Analyzing And Improving Neural Speaker Embeddings for ASR

Conference: Speech Communication - 15th ITG Conference
09/20/2023 - 09/22/2023 at Aachen

doi:10.30420/456164040

Proceedings: ITG-Fb. 312: Speech Communication

Pages: 5Language: englishTyp: PDF

Authors:
Luescher, Christoph; Xu, Jingjing; Zeineldeen, Mohammad; Schlueter, Ralf; Ney, Hermann (Machine Learning and Human Language Technology, RWTH Aachen University, Aachen, Germany & AppTek GmbH, Aachen, Germany)

Abstract:
Neural speaker embeddings encode the speaker’s speech characteristics through a DNN model and are prevalent for speaker verification tasks.
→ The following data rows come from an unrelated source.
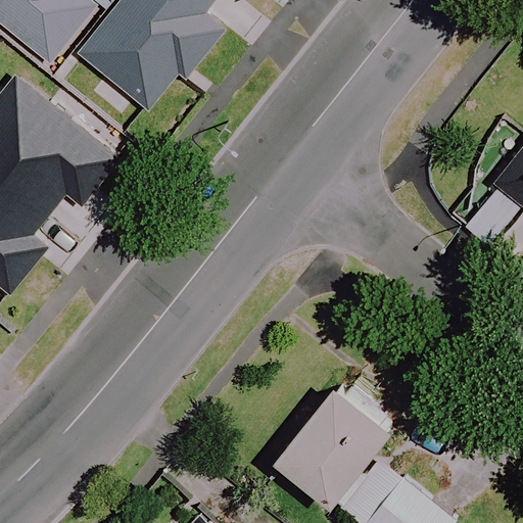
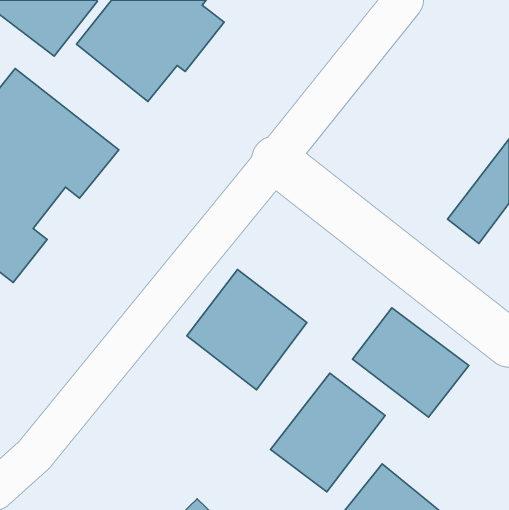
building: none -> [187,270,307,390]
building: none -> [353,308,469,417]

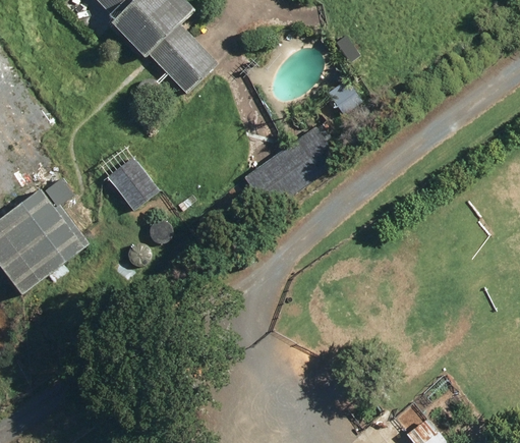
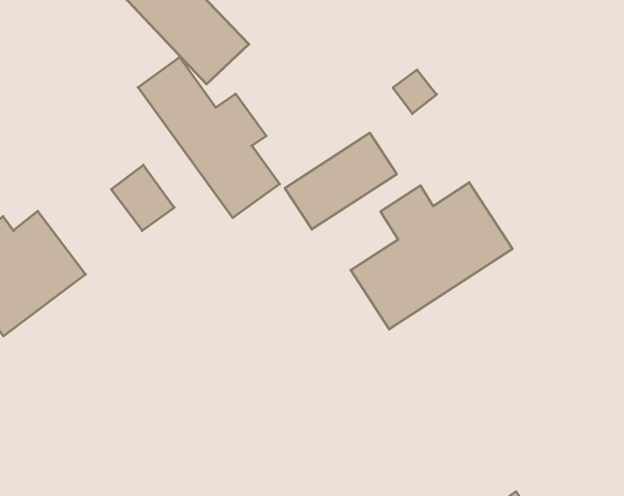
building: none -> [138,57,280,218]
building: none -> [351,182,512,329]

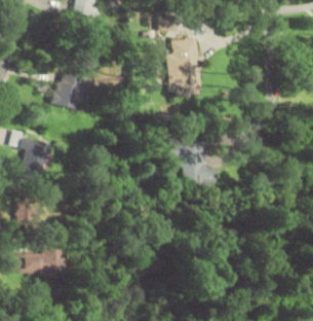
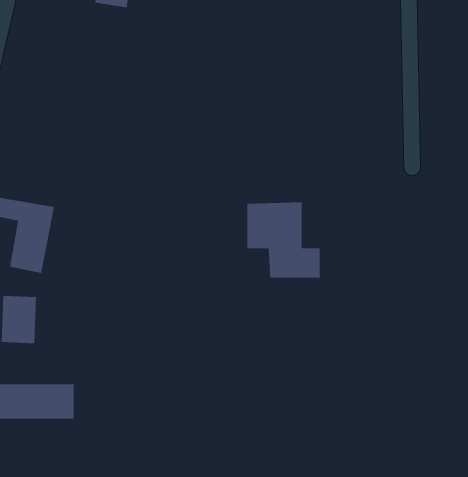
building: [166,38,200,96] -> none
building: [55,74,82,108] -> none

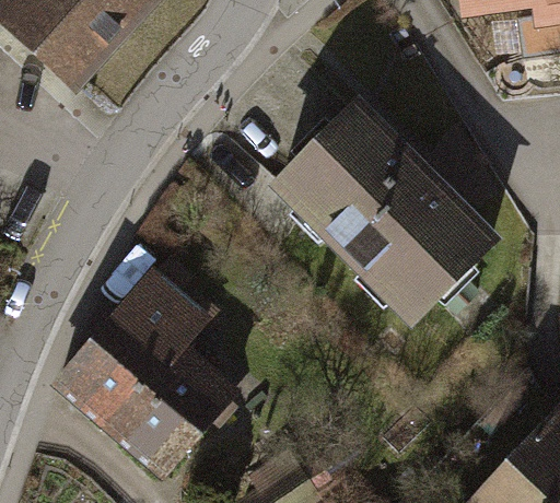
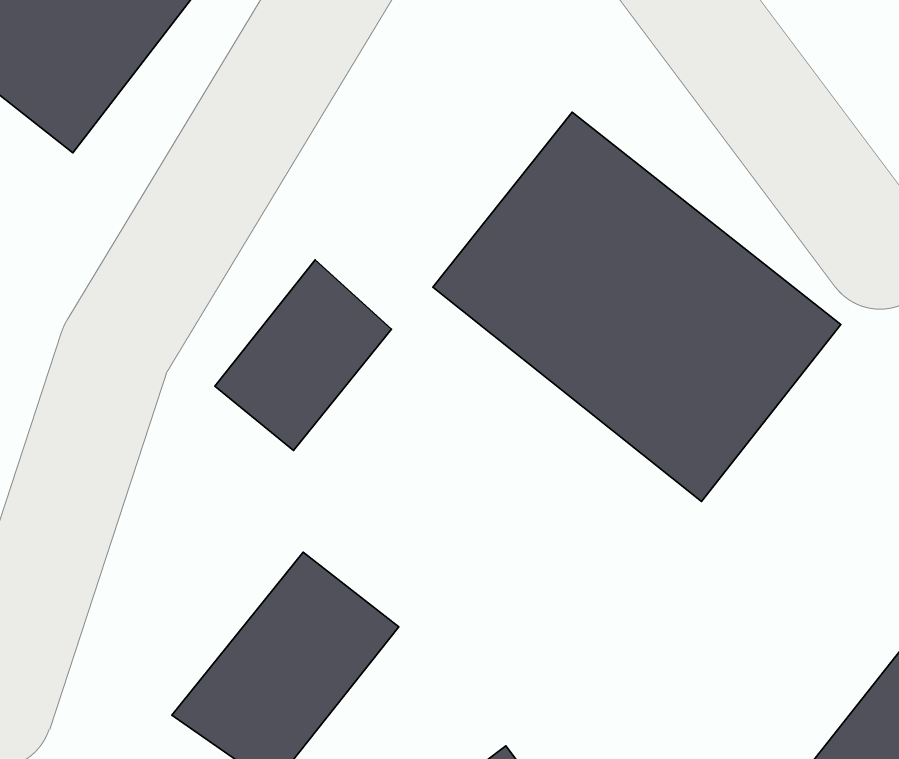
building: none -> [215,260,392,451]
building: [45,269,210,424] -> none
However, only a few inconclusive studies have investigated the usage of neural speaker embeddings for an ASR system. In this work, we present our efforts w.r.t integrating neural speaker embeddings into a Conformer-based hybrid HMM ASR system. For ASR, our improved embedding extraction pipeline in combination with the Weighted-Simple-Add integration method results in x-vector and c-vector reaching on par performance with i-vectors. We further analyze, compare and combine different speaker embeddings. We improve our already strong baseline by switching to one cycle learning schedule while reducing the training time. By further adding neural speaker embeddings, we gain additional improvements. This results in our best Conformer-based hybrid ASR system with speaker embeddings achieving 9.0% WER on Hub5’00 and Hub5’01 while only training on SWB 300h.